Get Caught Drunk Driving? Here’s What Happens When You Get a DUI


Far too many Americans are drinking and driving. In fact, 4.2 million Americans admit to drinking and driving. The total number of self-reported episodes is more than 121 million.

However, drinking and driving can carry significant risks and consequences. Besides risking harm to yourself and others, there are serious legal implications of driving while intoxicated.

Read on to learn what happens when you get charged with driving under the influence (DUI) for the first time. Explore the process and consequences of drunk driving in detail.


The first step in the process is arrest and booking by your municipal or state police department. The police are going to read your Miranda rights and then put you in the back of their cop car.

Next, you are taken to the local jail for processing. This involves taking a mug shot and fingerprints.

It is common for first-time offenders to be released quickly on bail. However, some states require drunk drivers to stay in jail overnight. This is especially true for repeat offenders.

Court Appearance

The next step is to appear in court before a judge. Some want to fight it out in court and hire a lawyer to help get the charges dismissed.

It is difficult to prove your innocence with law enforcement tools and technology. The police have blood alcohol concentration (BAC) tests that they administer at the scene. They also perform field sobriety tests that are video recorded with the cop car’s dashboard cam or the officer’s body cam.
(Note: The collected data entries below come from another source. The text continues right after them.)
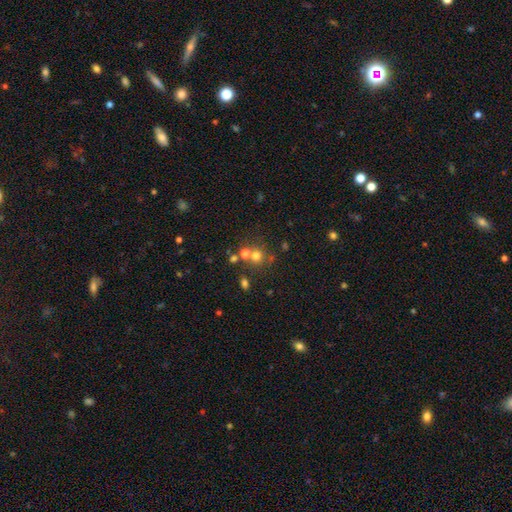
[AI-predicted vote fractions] Smooth or featured?
  - smooth: 66% *
  - star or artifact: 21%
  - featured or disk: 13%
How rounded?
  - round: 86% *
  - in between: 13%
  - cigar-shaped: 1%
Merging?
  - none: 58% *
  - merger: 30%
  - minor disturbance: 8%
  - major disturbance: 5%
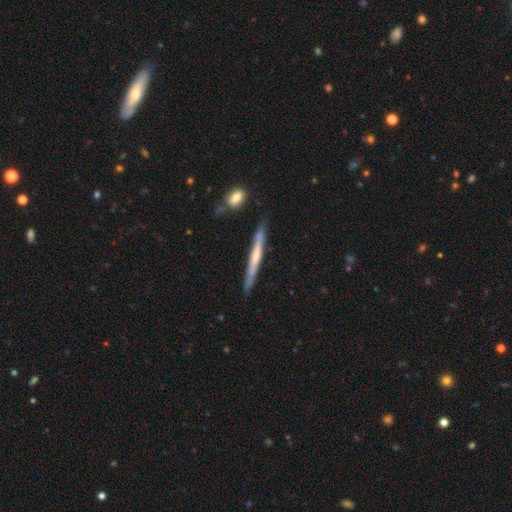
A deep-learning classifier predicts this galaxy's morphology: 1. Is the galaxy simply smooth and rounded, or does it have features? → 59% featured or disk, 35% smooth, 6% star or artifact.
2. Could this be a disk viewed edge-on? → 94% yes, 6% no.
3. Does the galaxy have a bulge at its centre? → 59% none, 34% rounded, 7% boxy.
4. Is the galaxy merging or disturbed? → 84% none, 12% minor disturbance, 2% merger, 2% major disturbance.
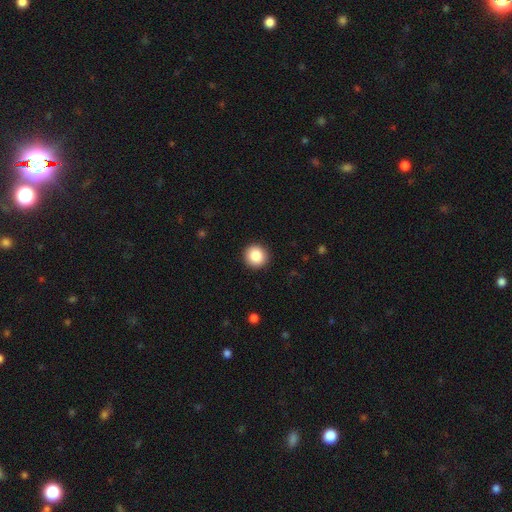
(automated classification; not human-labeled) smooth-or-featured: smooth: 86% | star or artifact: 9% | featured or disk: 5%
  how-rounded: round: 93% | in between: 6% | cigar-shaped: 1%
  merging: none: 92% | minor disturbance: 5% | major disturbance: 2% | merger: 1%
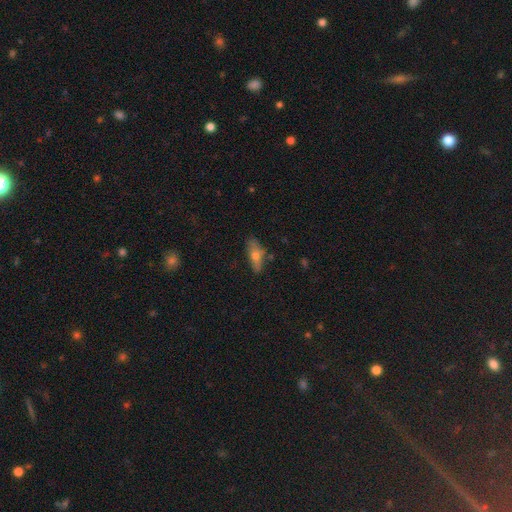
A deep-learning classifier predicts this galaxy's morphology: Smooth or featured? Predicted: smooth (p=0.63). How rounded? Predicted: in between (p=0.65). Merging? Predicted: none (p=0.71).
Those found guilty are going to be sentenced by the judge. Drunk driving carries significant penalties depending on the state that you live in.

Most likely, your license will be suspended for a significant number of months. Also, you will pay large fines and likely be given a probation sentence.

You also have to pay probationary fees. These payments fund the administration and supervision of your probation sentence.

A growing number of states are requiring the use of technology to prevent future drunk driving episodes. For example, the judge may require the installation of an ignition interlock device on your vehicle.

This device is a breathalyzer tied to your car’s ignition. The vehicle will not start if alcohol is detected on your breath.

Alcohol and drug evaluations are also a common tool used by the court system. Before giving a defendant their license back, the court wants to reduce the risk of a repeat offense. This is best described as an education and assessment program.

Some defendants preemptively sign up for an alcohol evaluation program. The purpose of doing so is to show the court that you are serious about getting better.

By taking responsibility for your actions and trying to solve the root causes, the judge may go lighter on your sentencing. For first-time offenders, this action carries even more weight.

A Recap of What Happens When You Get a DUI

Getting charged with drunk driving is a harrowing experience. You will ride in a police car and get a mug shot. Then, you need to appear in court and face the judge.